# Awesome trade unboxing video!



## Jaximus (Jun 1, 2013)

Several weeks ago SmilingFury and I decided to do a trade. It's seemed like time was in slow motion, but today I finally found a package at my front door. Here's the unboxing video. Enjoy.






I have to say, this is one of the best hauls I've ever seen on here. Thanks again, SF. TRADES RULE!


----------



## ryguy27 (Nov 8, 2013)

Man, The Possibilities Are Endless! 
How Generous Of Smilingfury To Send So Much Stuff, Especially That Gorgeous Natural And The Band Materials. 
Definitely Post Pictures Of What You Make From That!


----------



## rockslinger (Nov 16, 2010)

:what: :what: ???? :screwy: LOL


----------



## leon13 (Oct 4, 2012)

ahhhhhhhhhhhh cant stop laughing so cool thanks you made my day

cheers


----------



## S.S. sLinGeR (Oct 17, 2013)

Man I need to start doing more trades! You lucky fuck you! Man enjoy that package.


----------



## Arber (Mar 30, 2013)

I couldn't stop laughing, you made my day. If you want some more dirt from New York, contact me any day. Lol


----------



## SkullsFB (Jul 7, 2014)

Nice trade love it


----------



## Beanflip (Sep 11, 2010)

You got me man! Hilarious!

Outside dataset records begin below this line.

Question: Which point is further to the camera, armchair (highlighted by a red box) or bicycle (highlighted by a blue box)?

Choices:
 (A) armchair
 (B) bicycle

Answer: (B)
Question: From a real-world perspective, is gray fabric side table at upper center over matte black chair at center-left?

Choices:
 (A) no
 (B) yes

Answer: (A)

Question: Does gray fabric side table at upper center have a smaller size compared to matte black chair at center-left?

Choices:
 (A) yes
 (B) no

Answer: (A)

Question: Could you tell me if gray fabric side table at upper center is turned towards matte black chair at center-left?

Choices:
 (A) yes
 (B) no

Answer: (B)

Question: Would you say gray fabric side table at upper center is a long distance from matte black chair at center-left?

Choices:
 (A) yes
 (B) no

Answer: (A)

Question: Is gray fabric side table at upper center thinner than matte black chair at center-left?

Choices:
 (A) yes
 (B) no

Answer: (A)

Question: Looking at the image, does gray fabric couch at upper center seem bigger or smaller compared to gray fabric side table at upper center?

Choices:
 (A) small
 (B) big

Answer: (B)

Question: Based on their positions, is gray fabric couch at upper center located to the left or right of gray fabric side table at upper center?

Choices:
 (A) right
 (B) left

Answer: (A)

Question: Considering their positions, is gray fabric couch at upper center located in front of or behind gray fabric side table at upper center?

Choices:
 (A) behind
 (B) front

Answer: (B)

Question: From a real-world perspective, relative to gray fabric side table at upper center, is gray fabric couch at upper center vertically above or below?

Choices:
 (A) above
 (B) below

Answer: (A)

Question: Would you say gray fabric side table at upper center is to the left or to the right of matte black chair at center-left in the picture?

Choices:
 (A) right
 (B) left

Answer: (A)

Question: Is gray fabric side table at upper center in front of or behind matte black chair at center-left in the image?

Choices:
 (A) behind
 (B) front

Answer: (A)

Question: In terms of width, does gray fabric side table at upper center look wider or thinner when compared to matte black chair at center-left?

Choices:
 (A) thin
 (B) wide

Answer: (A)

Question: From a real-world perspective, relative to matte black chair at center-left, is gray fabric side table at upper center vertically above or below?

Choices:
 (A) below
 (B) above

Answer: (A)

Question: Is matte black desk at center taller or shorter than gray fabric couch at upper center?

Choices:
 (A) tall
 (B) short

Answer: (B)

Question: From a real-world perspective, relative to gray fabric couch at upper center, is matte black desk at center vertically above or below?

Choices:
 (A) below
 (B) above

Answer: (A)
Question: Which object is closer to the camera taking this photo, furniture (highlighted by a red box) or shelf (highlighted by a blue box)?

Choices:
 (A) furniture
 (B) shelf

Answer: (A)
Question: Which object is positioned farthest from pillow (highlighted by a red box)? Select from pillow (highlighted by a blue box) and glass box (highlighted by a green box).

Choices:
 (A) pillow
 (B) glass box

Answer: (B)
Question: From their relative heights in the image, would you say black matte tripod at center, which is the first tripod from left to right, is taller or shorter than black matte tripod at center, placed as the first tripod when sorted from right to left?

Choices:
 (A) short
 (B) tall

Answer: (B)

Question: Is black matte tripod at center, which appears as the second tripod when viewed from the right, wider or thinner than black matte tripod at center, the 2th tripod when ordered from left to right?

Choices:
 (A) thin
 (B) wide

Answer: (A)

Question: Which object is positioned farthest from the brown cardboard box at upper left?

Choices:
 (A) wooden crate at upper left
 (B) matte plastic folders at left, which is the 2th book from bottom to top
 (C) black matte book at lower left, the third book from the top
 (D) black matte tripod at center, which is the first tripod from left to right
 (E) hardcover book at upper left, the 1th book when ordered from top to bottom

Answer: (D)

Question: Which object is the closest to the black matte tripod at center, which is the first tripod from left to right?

I loved it.


----------



## OTT Kinetic Rock (Jun 29, 2014)

Fertile soil and a gift from the heart.

Well received..

Postage was over the top though.. (Government has a high cost, but four weeks was fairly fast)


----------



## parnell (May 20, 2012)

Thank you for a great laugh. Trades rule!


----------



## CanH8r (Dec 3, 2013)

Hehehehe.... Well done Blake! Well done.


----------



## Btoon84 (Nov 22, 2011)

Legit trade right there.  
Thank you Jaxy, for taking the time to highlight the finest shining glory of a package SSF has ever seen!


----------



## e~shot (Jun 3, 2010)

Looks he sent only the specimen and the second package on the way LOL.. anyway hard to beat his generosity.


----------



## flipgun (Nov 14, 2012)

If you don't come up with something as good or better you are going to be SO behind on points! :aahhhh:


----------



## Jaximus (Jun 1, 2013)

Thanks for checking in, everyone. I appreciate all the support. SmilingFury has set a high bar. I can only hope that my end of the trade lives up to his expectations. :bowdown:


----------



## quarterinmynose (Jan 21, 2012)

I don't know man...it's gonna be tough to top that meat thermometer.


----------



## TSM (Oct 8, 2013)

That was awesome! Best trade ever!


----------



## Imperial (Feb 9, 2011)

:rolling:


----------



## justin9900 (Mar 4, 2014)

hahahahahahahahaha


----------